Maddenin birinci fıkrasında, mahkemece sorgusu yapılmış olmak şartıyla sanığın veya bu hususta sanık tarafından yetkili kılındığı hâllerde müdafisinin istemi ile duruşmada hazır bulunmaktan bağışık tutulabileceği kabul edilmiş,
Beşinci fıkrasında ise hastalık veya disiplin önlemi ya da zorunlu diğer nedenlerle yargılamanın yapıldığı yargı çevresi dışındaki bir hastane veya tutukevine nakledilmiş olan sanığın, sorgusu yapılmış olmak şartıyla, hazır bulundurulmasına gerek görülmeyen oturumlar için getirilmemesine mahkemece karar verilebileceği düzenlenmiştir.
Her iki fıkrada da sanığın sorgusunun yapılmış olması hâli bağışık tutulmanın şartı olarak belirtilmiş, ancak sanığın sorgusunun ne şekilde yapılacağı hususunda iki fıkrada da herhangi bir açıklamaya yer verilmemiş olup, bu konu maddenin ikinci fıkrasında düzenlenmiştir.
Bu düzenlemeye göre, alt sınırı beş yıldan az hapis cezasını gerektiren bir suçtan yargılanan sanığa, sorgusundan önce ifadesini esas mahkemesi huzurunda vermek isteyip istemediği sorulduktan sonra istinabe suretiyle sorguya çekilebilecektir. Alt sınırı beş yıl ve daha fazla hapis cezasını gerektiren suçlardan dolayı ise sanıkların sorgusunun mutlaka yargılamayı yapan mahkemece gerçekleştirilmesi zorunludur.
Sorgusundan önce sanığa, ifadesini yargılamayı yapan mahkeme huzurunda vermek isteyip istemediğinin sorulmaması veya sorulması üzerine duruşmadan bağışık tutulmak istemediğini belirtmesine karşın istinabe ile alınan ifadesiyle yetinilmesi savunma hakkının sınırlanması sonucunu doğuracaktır.
Sanığın duruşmada hazır bulunabilmesi, yükümlülük yönü olmakla birlikte öncelikle kendisi açısından bir hak olup bu hak adil yargılanma hakkının temel unsurlarından birini oluşturmaktadır. Tarafı olduğumuz ve onaylamakla iç hukuk mevzuatına dahil ettiğimiz Avrupa İnsan Hakları ve Temel Özgürlüklerin Korunması Sözleşmesi'nin “Adil yargılanma hakkı” başlıklı 6. maddesinin üçüncü fıkrasının (c) bendinde, sanığın en azından kendi kendini savunma hakkı bulunduğu belirtilmekle, mahkeme huzurunda doğrudan savunmasını yapabilmesi için duruşmada hazır bulunma hakkının varlığı da zımnen kabul edilmiştir.
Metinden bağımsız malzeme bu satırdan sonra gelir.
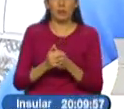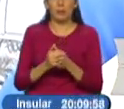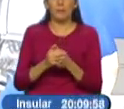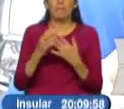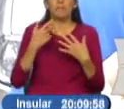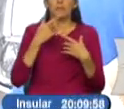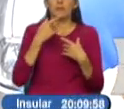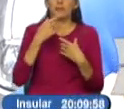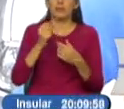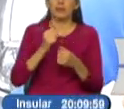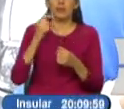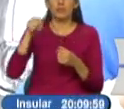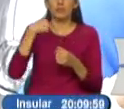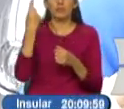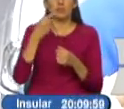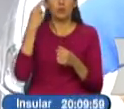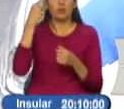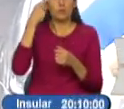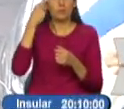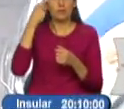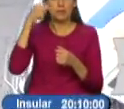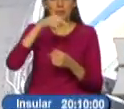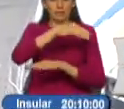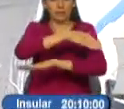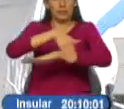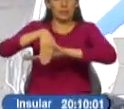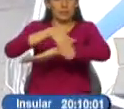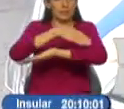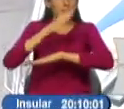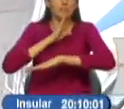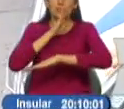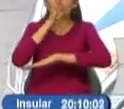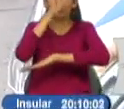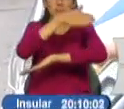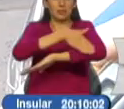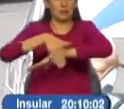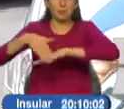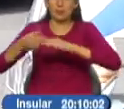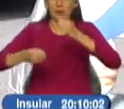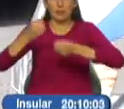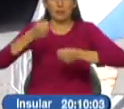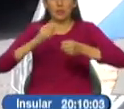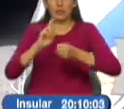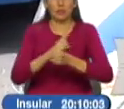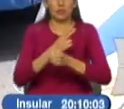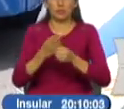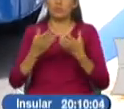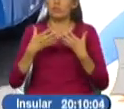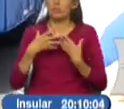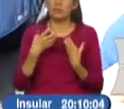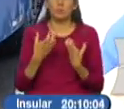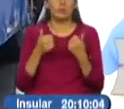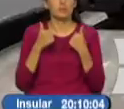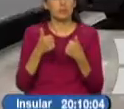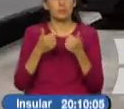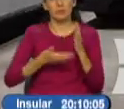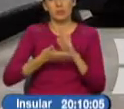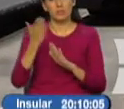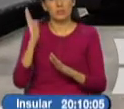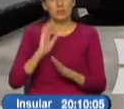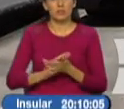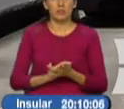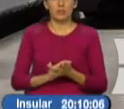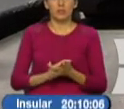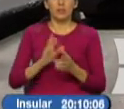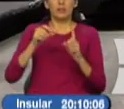contentos, porque por esta zona siempre rodamos por lo general y estamos contentos que se hayan retirado. Está bien. Señalan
Kendisi yönünden hak olarak düzenlendiği kabul edilen bir hususta sanığın, bu hakkı ne şekilde kullanacağı konusunda hiçbir insiyatifinin olmadığının kabulü hâlinde hakkın varlığından da söz edilemeyecektir.
Nitekim, Avrupa İnsan Hakları Mahkemesinin 12 Şubat 1985 tarihli Colozza ve Rubinat/İtalya ile 25 Kasım 1997 tarihli Zana/Türkiye kararlarında, sözleşmeyle ... altına alınan bir hakkın kullanılmasından vazgeçilmesinin, bunun açıkça söylenmesiyle mümkün olabileceği belirtilmiş olup buna göre sanığın duruşmada hazır bulunma hakkından feragat etmesi de ancak bu hususu açıkça söylemesiyle mümkün olacaktır.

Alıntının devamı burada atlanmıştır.